Nell’analizzare il tema carriera non si può evitare di prendere in considerazione la categoria dei cosiddetti top job, ovvero di tutti quei ruoli apicali nelle imprese quotate, in cui la rappresentanza femminile è da anni regolata per legge. Infatti, con la Legge Golfo-Mosca (L. 120/2011), prima, e con la L. 160/2019 poi, il legislatore ha voluto stabilire regole per assicurare una presenza paritaria di entrambi i generi negli organi di amministrazione e controllo delle imprese quotate. Per effetto della normativa, nel 2023 si è raggiunta la percentuale record di donne nei CdA, toccando il 43,1 per cento. Però, scomponendo il dato della composizione dei CdA per genere, si nota che la stragrande maggioranza delle componenti di genere femminile fa parte di questa seconda categoria, con solo il 16,4 per cento di donne in ruoli esecutivi.
Numerosi studi dimostrano, infatti, che le organizzazioni più inclusive che hanno a capo delle dirigenti donne ottengono migliori risultati nella valorizzazione dei talenti, accrescono la reputazione e la responsabilità di impresa, sono più innovative e, infine, ottengono migliori performance finanziarie.Il prezzo che le organizzazioni pagano nel non combattere a sufficienza le disuguaglianze di genere si misura nella mancata crescita e in una riduzione del valore per gli azionisti, esattamente come un Paese perde in innovazione, crescita e competitività.

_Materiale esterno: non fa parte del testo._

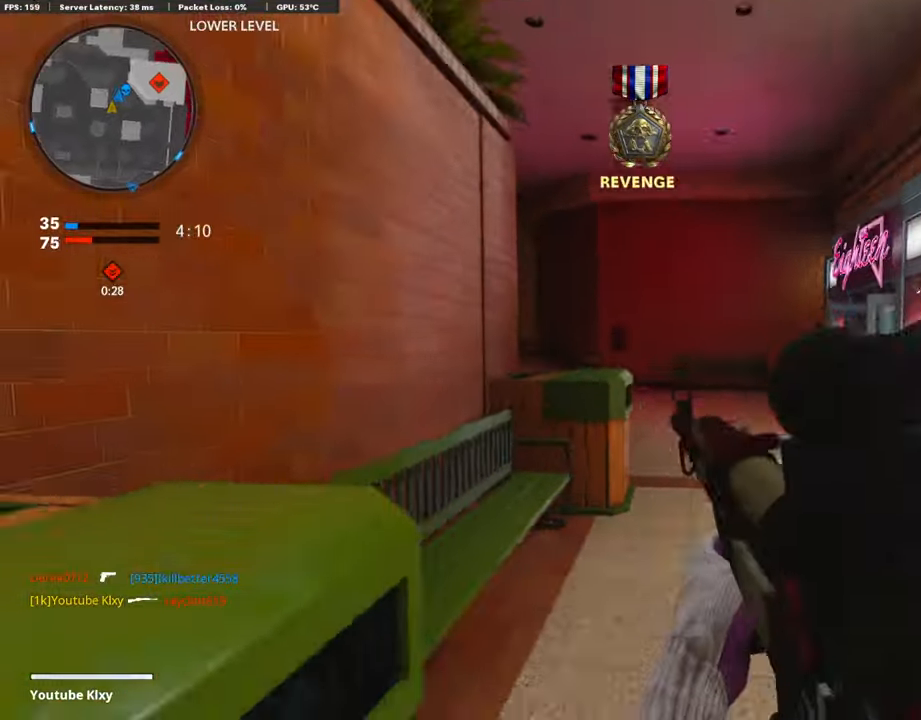
{"buttons": ["L1"], "left_stick": "up-left", "right_stick": "up-left", "events": [[202, "right_stick", "left"], [269, "R3", "down"], [387, "R3", "up"], [387, "right_stick", "up-left"], [403, "L3", "up"], [437, "L1", "down"], [471, "left_stick", "up-left"]]}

Generalmente una maggior esperienza accumulata nel proprio lavoro determina livelli retributivi più alti. Il pay gap ha un impatto anche su questa tendenza tanto che il divario retributivo cresce al crescere dell’età: in tutte le classi di età i lavoratori guadagnano più delle lavoratrici superando il 13 per cento nelle classi di età più avanzate.
Anche le rilevazioni del XXIII Rapporto annuale dell’INPS evidenziano che una parte del divario retributivo tra uomini e donne è legata agli effetti diseguali della genitorialità sulle loro carriere. Dopo la nascita di un figlio, i percorsi retributivi si separano: gli uomini mantengono un trend positivo, mentre le donne subiscono una brusca interruzione con una riduzione del reddito del 76% nell’anno della nascita. Al contrario, i padri registrano nello stesso periodo un aumento salariale del 6%. Le retribuzioni delle madri tornano ai livelli pre-maternità solo dopo cinque anni, mentre i padri continuano a progredire, registrando un aumento salariale complessivo che raggiunge quasi il 50% a sette anni dalla nascita.
Nonostante ci sia un grado di insoddisfazione femminile più marcato per tutte le componenti, le dimensioni che registrano un gap maggiore (0,8 punti) sono relative alla percezione di equità interna, alla meritocrazia nella gestione delle retribuzioni e alla relazione tra contributo individuale e retribuzione.
Le donne vedono come priorità di intervento nelle loro aziende il livello della retribuzione fissa (circa il 66 per cento), la possibilità di sviluppo di carriera (circa il 42 per cento) e la flessibilità oraria (circa 46 per cento).
Cosa fare?
I dati parlano da soli: le donne devono prendersi più cura della famiglia e della casa, lavorano di meno, sono più spesso sottoposte a part-time involontari, le loro carriere lavorative non sono libere di evolvere come loro vorrebbero e, dulcis in fundo, a parità di ruolo vengono pagate meno dei colleghi uomini. Le scelte lavorative delle donne sono viziate da una discriminazione che opera nei loro confronti su tutti gli aspetti della vita economica e sociale.
Non basta realizzare parità retributiva, ma occorre lavorare su una molteplicità di processi che, insieme, possono fare davvero la differenza e contribuire a cambiare la cultura delle persone.